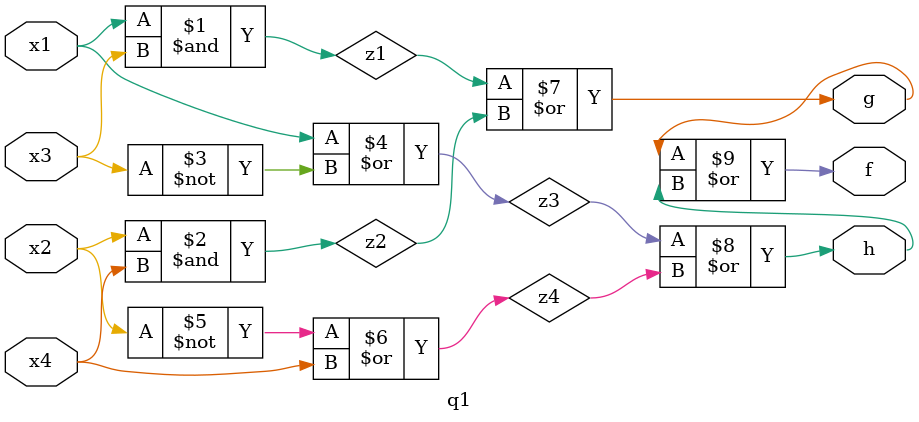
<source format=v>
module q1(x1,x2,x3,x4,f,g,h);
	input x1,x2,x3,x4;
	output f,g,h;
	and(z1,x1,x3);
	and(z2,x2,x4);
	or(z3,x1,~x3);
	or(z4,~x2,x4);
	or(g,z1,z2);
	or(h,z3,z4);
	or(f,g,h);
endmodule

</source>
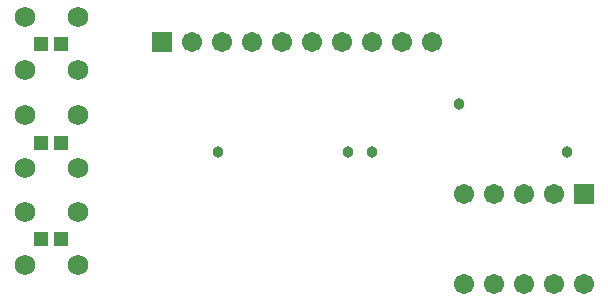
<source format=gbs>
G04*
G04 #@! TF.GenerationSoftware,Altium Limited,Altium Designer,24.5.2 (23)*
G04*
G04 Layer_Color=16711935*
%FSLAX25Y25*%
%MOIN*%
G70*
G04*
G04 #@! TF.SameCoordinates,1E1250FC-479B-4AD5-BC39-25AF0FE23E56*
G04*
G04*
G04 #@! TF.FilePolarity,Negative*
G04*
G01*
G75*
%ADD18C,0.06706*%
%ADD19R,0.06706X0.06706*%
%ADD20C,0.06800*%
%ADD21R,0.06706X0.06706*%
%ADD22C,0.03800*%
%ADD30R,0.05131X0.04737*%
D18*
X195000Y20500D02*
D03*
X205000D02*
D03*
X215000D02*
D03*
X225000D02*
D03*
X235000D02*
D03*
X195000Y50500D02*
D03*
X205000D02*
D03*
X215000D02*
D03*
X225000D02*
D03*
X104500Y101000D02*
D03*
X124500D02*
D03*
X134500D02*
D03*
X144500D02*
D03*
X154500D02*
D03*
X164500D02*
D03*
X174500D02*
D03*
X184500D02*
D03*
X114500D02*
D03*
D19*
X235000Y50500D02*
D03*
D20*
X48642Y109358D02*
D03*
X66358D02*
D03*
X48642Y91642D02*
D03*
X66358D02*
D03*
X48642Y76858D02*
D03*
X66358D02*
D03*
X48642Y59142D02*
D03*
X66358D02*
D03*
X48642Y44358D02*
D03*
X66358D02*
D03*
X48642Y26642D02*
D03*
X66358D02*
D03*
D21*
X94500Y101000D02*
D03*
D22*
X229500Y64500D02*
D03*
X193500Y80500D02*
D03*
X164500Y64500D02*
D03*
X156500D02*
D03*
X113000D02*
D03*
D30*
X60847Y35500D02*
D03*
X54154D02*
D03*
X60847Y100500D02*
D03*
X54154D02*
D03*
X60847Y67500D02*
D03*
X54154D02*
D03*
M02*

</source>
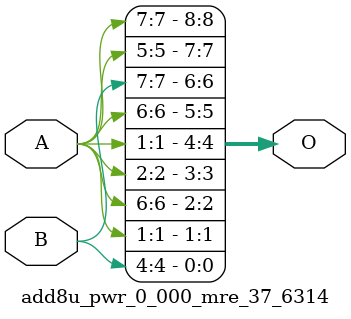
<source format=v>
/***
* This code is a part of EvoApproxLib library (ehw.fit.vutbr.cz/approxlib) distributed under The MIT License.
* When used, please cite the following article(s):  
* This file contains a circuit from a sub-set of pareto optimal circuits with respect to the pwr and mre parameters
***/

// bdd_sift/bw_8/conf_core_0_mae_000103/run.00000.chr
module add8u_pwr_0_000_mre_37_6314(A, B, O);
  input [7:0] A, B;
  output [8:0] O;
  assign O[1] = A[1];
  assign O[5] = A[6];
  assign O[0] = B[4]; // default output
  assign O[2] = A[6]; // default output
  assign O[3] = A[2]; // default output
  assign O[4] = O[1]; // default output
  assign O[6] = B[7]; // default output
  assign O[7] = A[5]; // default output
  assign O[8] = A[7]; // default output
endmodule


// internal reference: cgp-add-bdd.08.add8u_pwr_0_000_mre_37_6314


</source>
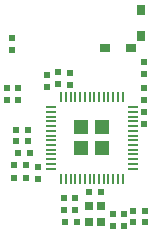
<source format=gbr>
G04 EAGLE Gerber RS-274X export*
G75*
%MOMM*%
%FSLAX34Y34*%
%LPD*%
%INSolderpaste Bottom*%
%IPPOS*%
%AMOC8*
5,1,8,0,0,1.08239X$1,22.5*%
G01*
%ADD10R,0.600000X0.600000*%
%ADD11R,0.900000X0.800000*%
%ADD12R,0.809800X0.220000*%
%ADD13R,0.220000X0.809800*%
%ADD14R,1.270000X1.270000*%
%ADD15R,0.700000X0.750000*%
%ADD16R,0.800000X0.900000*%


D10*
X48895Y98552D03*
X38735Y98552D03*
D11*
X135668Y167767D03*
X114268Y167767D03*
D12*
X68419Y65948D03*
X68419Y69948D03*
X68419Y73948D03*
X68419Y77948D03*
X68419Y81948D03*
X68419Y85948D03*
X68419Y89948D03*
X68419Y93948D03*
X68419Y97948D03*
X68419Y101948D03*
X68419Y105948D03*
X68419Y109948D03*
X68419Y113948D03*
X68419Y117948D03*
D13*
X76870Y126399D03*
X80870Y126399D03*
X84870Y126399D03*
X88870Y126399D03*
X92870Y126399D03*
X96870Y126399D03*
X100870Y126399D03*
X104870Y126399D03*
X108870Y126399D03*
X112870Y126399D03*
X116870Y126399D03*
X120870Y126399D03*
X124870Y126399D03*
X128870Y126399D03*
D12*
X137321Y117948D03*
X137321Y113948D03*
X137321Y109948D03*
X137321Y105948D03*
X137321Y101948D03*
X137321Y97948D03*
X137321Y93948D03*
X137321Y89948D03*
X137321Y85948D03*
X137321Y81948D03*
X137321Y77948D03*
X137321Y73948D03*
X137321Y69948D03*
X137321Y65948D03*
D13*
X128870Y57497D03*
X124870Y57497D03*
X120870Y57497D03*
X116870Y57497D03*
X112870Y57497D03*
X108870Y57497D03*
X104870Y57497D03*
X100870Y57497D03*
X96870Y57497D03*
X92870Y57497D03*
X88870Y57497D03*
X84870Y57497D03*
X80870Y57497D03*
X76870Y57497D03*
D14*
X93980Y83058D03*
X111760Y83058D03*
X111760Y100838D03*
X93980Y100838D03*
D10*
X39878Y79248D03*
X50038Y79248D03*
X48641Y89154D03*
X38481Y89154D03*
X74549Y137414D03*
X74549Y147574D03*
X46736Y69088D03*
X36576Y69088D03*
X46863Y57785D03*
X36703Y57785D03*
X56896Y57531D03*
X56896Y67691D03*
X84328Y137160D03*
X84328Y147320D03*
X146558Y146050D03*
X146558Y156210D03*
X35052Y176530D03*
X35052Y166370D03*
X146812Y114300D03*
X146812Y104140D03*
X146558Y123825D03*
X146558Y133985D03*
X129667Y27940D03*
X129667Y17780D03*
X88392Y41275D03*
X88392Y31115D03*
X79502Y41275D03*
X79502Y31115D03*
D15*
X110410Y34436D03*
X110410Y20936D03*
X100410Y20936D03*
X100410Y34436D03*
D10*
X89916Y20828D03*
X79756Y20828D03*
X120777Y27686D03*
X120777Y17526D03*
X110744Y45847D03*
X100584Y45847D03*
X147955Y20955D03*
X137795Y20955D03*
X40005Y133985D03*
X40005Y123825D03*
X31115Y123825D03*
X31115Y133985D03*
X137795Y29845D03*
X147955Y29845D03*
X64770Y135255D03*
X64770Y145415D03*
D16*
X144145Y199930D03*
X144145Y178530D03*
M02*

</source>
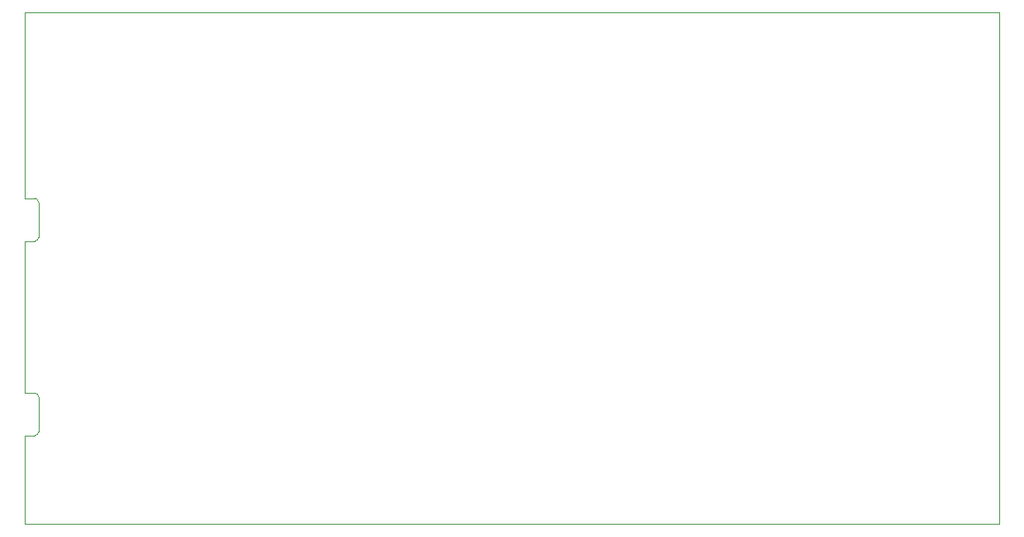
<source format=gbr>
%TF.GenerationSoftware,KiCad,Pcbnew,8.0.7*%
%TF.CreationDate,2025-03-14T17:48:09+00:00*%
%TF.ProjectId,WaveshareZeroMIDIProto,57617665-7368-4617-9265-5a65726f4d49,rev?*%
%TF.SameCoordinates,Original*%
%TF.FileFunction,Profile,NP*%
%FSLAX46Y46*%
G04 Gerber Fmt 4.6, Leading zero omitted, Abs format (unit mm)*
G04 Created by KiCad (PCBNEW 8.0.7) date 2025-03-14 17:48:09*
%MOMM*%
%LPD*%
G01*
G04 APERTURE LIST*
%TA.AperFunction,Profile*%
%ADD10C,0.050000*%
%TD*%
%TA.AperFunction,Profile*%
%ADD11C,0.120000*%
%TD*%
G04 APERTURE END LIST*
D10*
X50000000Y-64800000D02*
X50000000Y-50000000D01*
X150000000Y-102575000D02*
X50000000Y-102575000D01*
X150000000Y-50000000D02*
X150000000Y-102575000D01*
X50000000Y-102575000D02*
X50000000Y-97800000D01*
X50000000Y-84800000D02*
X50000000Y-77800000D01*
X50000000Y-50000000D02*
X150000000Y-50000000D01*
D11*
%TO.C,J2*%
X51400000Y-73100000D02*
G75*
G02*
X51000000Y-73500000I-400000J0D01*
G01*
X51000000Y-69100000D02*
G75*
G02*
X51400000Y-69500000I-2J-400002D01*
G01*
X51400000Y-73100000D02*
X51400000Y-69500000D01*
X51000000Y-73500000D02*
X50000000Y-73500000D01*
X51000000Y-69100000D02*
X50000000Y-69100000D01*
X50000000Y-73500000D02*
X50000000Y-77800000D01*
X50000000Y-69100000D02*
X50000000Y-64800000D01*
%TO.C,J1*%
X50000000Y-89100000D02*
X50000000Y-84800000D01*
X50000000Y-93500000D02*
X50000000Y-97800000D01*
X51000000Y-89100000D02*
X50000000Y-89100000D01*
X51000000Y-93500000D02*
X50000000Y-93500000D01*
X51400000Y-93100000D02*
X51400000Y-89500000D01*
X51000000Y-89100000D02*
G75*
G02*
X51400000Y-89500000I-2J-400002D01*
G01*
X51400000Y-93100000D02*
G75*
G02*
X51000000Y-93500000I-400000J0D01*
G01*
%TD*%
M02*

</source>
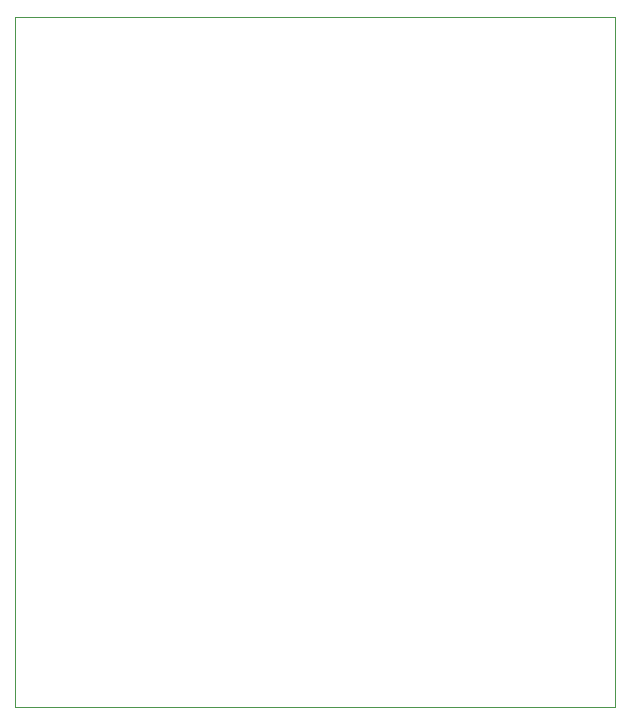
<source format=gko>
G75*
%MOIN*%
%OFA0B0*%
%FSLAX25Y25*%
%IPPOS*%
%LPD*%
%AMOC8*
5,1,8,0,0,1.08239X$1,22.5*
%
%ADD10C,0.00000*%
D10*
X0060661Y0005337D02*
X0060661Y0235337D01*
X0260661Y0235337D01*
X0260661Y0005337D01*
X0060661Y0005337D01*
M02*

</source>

# # # # #

**WHAT THE TASK REQUIRES**: Using the records above, set down exactly the lines from the one with "X150000000Y-50000000D01*" through the one with "X50000000Y-73500000D02*", inclusive, and nothing more.

**RESPONSE TO THE TASK**:
X150000000Y-50000000D01*
D11*
%TO.C,J2*%
X51400000Y-73100000D02*
G75*
G02*
X51000000Y-73500000I-400000J0D01*
G01*
X51000000Y-69100000D02*
G75*
G02*
X51400000Y-69500000I-2J-400002D01*
G01*
X51400000Y-73100000D02*
X51400000Y-69500000D01*
X51000000Y-73500000D02*
X50000000Y-73500000D01*
X51000000Y-69100000D02*
X50000000Y-69100000D01*
X50000000Y-73500000D02*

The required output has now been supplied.